Excerpt to read.
- - -

# New Member - First Build



## Iggsy (Oct 14, 2012)

Hello all, 

Greetings from QLD Australia! I've been lurking around in the background for a while and have plucked up the courage to post some pictures of my first engine build. The design has been heavily influenced by a member here, Mr Cfellows. I wish to thank him personally for the inspiration. 

I started this as a little side project to keep me from getting bored with my main project - a motorbike powered offroad car. I'm not a machinist by trade, so I decided to design something nice and simple to start. 

Some basic details....
Bore & stoke - 20mm
Materials: Lots!. Carbon steel frame. 431SS Flywheel, Phosphor bronze bearings and piston, auminium conrod, 316SS Crank. Basically whatever I could find in the scrap-bin at work. 

It runs fairly well, though it can be a little hard on the slide valve return spring. 

I was al little slack with the pictures and did not take many during the machining process. I guess I wasn't sure if it was going to work. Anyway, here are the ones I have......


----------



## Herbiev (Oct 14, 2012)

Fantastic. Especially for a first build.


----------



## ausdier (Oct 14, 2012)

Hello Iggsy, nice little motor you have there.
Just wondering what sort of M/C powered car you are building.
A bit of topic but got a pic.


----------



## Iggsy (Oct 14, 2012)

Thanks for the kind comments fellas. I would really like to have a go at a small air powered radial next. I love the look of those things! 

Ausdier, I think I remember your name from another forum I spend a bit of time on (edge products). Here is a quick pic of the unfinished (still ) car.






Cheers, Iggsy.


----------



## metalmad (Oct 14, 2012)

Hi iggsy
is that the barracuda?
Top job!
Pete


----------



## lee9966 (Oct 14, 2012)

Great job, if you didn't tell us I wouldn't of thought that is a first build.

Lee


----------



## vcutajar (Oct 14, 2012)

- - -

Exercise data.

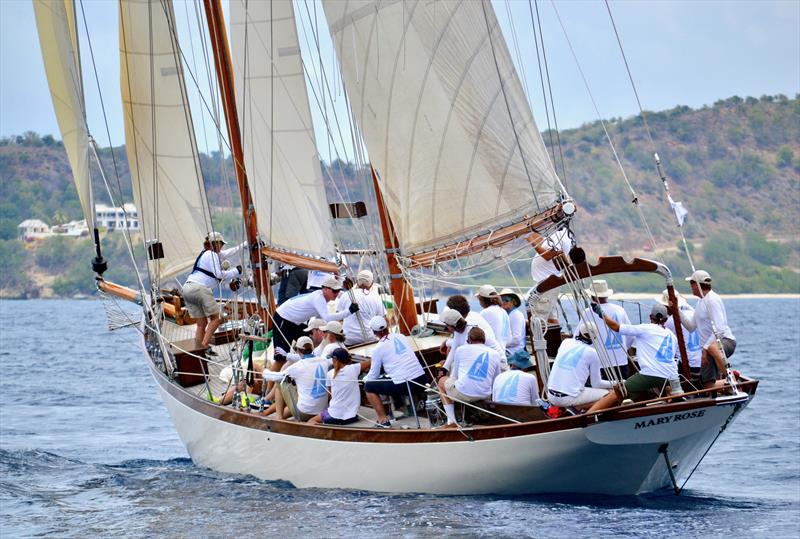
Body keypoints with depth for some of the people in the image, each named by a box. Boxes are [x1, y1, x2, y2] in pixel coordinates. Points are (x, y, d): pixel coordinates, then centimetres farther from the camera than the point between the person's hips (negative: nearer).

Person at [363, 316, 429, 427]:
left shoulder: (378, 349, -2)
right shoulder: (402, 337, 12)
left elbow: (374, 375, 7)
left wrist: (365, 379, 29)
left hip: (403, 386, -6)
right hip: (422, 380, 6)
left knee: (368, 386, 11)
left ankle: (383, 420, 3)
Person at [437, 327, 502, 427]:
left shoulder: (461, 350, 8)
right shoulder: (495, 354, 13)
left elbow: (454, 376, 16)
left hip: (462, 394, -3)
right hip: (485, 396, 4)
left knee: (442, 381, 27)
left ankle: (451, 422, 15)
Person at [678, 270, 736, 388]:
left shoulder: (712, 299, -12)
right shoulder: (701, 301, 19)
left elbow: (719, 329, -20)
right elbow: (691, 326, 19)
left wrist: (705, 348, -23)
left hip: (725, 341, -10)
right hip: (709, 345, 10)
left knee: (712, 348, -44)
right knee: (708, 385, 1)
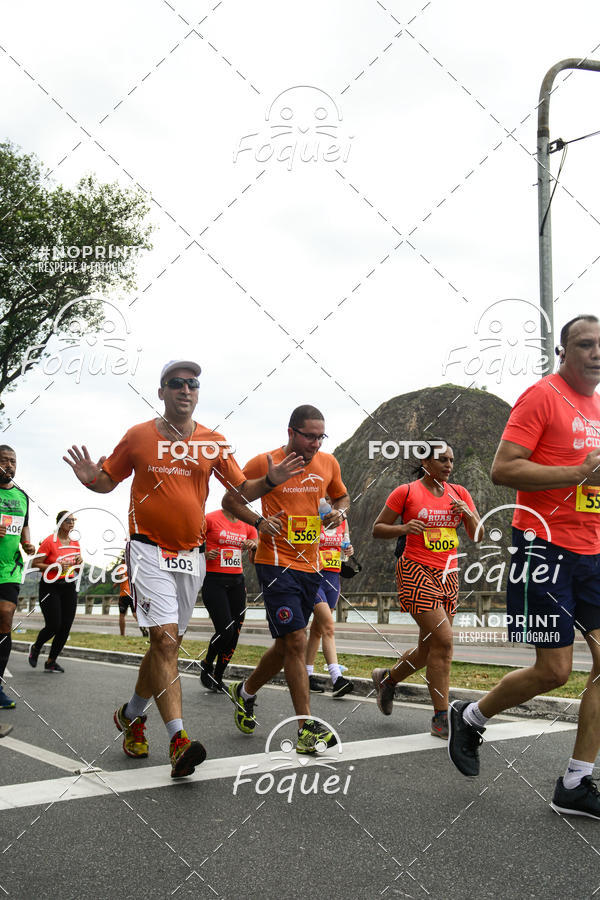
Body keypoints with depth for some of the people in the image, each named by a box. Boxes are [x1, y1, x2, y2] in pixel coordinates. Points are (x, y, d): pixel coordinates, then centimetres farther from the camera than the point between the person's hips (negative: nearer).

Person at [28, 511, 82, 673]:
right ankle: (35, 648, 22)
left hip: (69, 587, 6)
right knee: (54, 625, -9)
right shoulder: (50, 541, -9)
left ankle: (51, 661, 14)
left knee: (65, 627, 0)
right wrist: (56, 566, -21)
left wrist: (79, 563, -2)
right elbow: (35, 564, -12)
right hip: (50, 587, -6)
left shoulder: (75, 543, 10)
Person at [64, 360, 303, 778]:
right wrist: (91, 478, -14)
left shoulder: (214, 443, 6)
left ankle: (132, 714, 34)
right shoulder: (139, 436, 1)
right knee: (165, 637, -17)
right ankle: (178, 739, -17)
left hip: (192, 554, 4)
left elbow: (242, 489, 9)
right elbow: (109, 481, 9)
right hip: (149, 550, -3)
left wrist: (270, 481, -10)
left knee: (168, 642, 12)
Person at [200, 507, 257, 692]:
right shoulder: (211, 519, -6)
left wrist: (253, 545, -6)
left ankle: (218, 677, 20)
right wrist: (205, 554, -14)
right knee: (225, 630, -13)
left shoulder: (247, 524, 10)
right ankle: (207, 665, 16)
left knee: (234, 633, 3)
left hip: (237, 581, 5)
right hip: (214, 581, -5)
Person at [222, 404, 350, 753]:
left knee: (286, 645, 14)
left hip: (310, 566, 6)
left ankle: (245, 692, 39)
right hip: (277, 563, -6)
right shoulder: (265, 463, -7)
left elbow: (342, 497, 24)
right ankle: (308, 728, -5)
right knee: (296, 641, -12)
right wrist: (258, 521, -15)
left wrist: (339, 511, 1)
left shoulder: (329, 463, 7)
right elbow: (230, 499, 1)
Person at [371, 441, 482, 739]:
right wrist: (403, 528, -18)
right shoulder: (406, 492, -3)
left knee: (430, 648, 10)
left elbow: (478, 536, 11)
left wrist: (468, 514, -8)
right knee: (443, 639, -17)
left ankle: (387, 678, 38)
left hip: (448, 577, 6)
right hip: (416, 572, -6)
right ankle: (441, 719, -6)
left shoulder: (459, 493, 11)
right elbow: (377, 529, 0)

- - -

Task to complete. Copy the engine-build thread from "Some basic details...." to "valve return spring.", replacing "slide valve" with "rotary valve".

Result.
Some basic details....
Bore & stoke - 20mm
Materials: Lots!. Carbon steel frame. 431SS Flywheel, Phosphor bronze bearings and piston, auminium conrod, 316SS Crank. Basically whatever I could find in the scrap-bin at work. 

It runs fairly well, though it can be a little hard on the rotary valve return spring.